**What the task requires:** Copy exactly, please, each line of the data below until the line that contains "enfrentar un juicio penal de" has been copied, beginning at the top.

**Source data:**
━━━━

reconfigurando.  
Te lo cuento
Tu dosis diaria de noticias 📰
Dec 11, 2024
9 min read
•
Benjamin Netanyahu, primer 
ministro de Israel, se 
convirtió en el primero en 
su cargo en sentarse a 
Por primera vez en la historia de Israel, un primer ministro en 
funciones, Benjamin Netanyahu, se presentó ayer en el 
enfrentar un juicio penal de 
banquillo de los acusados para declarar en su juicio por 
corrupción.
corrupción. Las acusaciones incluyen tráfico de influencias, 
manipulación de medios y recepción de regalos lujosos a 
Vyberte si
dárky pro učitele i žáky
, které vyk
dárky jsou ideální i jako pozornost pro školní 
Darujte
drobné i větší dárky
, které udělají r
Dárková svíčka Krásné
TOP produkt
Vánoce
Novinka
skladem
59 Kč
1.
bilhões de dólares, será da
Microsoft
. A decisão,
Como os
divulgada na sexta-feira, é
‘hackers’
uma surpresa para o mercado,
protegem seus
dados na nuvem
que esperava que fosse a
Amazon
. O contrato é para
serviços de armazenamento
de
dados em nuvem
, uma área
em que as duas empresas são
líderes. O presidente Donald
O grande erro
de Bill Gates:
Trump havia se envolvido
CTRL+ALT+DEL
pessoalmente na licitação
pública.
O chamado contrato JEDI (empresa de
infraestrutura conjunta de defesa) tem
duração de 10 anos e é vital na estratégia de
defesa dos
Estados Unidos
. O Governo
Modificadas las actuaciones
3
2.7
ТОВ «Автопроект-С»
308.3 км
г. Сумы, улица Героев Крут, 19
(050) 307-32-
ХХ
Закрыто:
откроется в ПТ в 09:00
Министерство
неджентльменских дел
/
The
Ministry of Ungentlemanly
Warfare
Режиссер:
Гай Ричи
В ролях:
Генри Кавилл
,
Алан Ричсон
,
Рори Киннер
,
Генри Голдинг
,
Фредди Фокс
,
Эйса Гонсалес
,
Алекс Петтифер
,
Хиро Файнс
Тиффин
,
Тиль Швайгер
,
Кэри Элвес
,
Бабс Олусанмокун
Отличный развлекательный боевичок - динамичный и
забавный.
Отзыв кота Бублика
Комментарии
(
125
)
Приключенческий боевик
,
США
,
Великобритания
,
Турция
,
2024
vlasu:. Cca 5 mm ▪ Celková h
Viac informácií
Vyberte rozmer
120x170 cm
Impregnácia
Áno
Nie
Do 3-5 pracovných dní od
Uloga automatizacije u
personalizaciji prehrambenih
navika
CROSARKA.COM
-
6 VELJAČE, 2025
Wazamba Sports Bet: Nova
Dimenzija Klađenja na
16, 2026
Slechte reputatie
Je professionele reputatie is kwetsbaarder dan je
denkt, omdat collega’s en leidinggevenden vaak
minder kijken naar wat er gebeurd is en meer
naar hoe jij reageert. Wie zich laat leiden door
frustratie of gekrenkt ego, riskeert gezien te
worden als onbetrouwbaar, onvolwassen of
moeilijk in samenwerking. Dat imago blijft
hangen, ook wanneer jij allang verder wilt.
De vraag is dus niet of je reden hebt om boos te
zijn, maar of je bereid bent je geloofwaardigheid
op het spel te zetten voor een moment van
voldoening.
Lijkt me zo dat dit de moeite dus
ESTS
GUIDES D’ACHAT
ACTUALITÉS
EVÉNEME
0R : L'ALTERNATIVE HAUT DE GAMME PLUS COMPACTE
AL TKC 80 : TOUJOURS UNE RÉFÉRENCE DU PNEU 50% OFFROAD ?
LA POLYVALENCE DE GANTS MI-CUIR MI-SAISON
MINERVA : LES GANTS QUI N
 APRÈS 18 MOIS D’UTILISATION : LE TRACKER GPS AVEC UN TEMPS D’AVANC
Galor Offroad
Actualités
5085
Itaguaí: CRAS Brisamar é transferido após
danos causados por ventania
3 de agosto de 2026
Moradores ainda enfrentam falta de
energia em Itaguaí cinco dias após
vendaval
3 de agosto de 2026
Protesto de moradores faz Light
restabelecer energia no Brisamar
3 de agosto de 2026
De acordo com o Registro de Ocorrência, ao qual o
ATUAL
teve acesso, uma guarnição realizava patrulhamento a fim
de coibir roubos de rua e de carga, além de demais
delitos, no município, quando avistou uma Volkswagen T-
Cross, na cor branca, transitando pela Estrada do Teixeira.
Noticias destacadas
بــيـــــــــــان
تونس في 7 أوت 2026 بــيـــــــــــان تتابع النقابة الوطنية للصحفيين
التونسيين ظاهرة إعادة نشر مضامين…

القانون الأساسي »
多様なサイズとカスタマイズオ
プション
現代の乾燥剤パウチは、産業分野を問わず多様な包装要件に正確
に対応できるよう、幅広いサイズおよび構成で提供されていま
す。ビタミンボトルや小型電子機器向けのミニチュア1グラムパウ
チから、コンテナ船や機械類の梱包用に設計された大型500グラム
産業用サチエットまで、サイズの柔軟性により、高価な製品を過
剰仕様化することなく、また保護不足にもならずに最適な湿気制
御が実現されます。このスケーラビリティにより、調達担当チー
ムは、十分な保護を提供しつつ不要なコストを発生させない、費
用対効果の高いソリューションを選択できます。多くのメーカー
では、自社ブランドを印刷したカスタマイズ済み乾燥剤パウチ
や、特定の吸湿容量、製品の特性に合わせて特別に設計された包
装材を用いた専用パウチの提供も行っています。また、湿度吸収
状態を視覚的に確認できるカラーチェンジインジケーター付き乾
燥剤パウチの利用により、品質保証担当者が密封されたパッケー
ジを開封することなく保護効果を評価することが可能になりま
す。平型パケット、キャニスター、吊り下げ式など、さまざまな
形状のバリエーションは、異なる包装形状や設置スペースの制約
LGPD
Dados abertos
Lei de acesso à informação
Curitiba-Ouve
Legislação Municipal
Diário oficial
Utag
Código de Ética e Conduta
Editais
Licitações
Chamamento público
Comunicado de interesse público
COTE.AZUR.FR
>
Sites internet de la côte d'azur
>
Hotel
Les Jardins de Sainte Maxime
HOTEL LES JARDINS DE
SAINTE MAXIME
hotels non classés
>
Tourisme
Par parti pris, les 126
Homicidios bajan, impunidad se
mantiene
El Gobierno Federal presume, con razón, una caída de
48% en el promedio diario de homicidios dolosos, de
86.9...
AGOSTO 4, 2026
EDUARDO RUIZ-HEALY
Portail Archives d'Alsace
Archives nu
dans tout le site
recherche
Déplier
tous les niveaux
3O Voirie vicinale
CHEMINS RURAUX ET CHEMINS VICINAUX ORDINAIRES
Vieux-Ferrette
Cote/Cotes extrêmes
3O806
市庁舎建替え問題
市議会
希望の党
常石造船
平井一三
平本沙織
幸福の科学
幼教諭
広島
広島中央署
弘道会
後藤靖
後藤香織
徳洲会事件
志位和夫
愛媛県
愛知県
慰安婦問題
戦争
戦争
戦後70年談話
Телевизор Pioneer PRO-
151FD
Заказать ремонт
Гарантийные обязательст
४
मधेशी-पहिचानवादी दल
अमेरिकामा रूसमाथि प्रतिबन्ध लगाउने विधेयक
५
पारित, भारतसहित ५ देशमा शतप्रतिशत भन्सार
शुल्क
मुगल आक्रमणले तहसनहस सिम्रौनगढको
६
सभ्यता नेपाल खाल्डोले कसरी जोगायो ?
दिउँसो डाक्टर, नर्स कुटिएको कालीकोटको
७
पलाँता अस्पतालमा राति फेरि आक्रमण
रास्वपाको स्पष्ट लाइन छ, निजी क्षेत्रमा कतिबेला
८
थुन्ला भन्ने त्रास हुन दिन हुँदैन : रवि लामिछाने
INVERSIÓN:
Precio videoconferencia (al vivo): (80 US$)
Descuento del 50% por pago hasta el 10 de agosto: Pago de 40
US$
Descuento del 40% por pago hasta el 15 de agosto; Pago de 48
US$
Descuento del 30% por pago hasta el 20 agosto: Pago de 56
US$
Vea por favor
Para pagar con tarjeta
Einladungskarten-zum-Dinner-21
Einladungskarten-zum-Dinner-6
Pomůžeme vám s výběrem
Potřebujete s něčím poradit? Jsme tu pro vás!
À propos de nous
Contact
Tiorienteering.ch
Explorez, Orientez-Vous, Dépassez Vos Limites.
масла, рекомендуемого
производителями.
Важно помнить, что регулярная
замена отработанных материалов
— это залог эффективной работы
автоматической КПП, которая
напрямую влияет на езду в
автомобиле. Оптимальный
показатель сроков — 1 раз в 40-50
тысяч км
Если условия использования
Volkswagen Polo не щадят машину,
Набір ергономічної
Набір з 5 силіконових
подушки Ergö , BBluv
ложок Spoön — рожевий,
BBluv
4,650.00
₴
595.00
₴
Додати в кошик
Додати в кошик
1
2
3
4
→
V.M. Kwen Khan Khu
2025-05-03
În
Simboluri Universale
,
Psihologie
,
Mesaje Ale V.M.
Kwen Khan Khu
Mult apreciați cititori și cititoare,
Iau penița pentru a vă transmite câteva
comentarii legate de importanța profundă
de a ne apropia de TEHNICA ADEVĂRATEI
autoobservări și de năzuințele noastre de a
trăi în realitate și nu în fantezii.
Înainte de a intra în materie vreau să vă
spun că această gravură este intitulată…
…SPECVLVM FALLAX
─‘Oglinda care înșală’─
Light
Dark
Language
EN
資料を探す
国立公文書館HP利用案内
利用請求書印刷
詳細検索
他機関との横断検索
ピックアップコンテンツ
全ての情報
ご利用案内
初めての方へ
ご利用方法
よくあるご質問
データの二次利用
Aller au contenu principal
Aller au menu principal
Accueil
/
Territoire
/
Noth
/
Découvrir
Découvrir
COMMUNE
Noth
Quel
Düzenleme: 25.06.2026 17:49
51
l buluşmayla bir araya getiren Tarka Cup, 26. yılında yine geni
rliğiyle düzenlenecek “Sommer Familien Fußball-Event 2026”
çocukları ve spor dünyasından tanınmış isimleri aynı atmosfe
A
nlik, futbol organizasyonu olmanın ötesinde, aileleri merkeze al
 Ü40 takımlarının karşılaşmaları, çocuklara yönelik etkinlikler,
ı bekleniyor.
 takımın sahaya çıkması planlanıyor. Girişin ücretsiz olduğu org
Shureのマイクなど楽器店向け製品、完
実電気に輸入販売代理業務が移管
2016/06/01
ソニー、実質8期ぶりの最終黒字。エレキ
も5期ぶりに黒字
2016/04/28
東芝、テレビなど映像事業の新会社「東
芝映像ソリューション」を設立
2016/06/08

━━━━

**Output for this exercise:**
reconfigurando.  
Te lo cuento
Tu dosis diaria de noticias 📰
Dec 11, 2024
9 min read
•
Benjamin Netanyahu, primer 
ministro de Israel, se 
convirtió en el primero en 
su cargo en sentarse a 
Por primera vez en la historia de Israel, un primer ministro en 
funciones, Benjamin Netanyahu, se presentó ayer en el 
enfrentar un juicio penal de 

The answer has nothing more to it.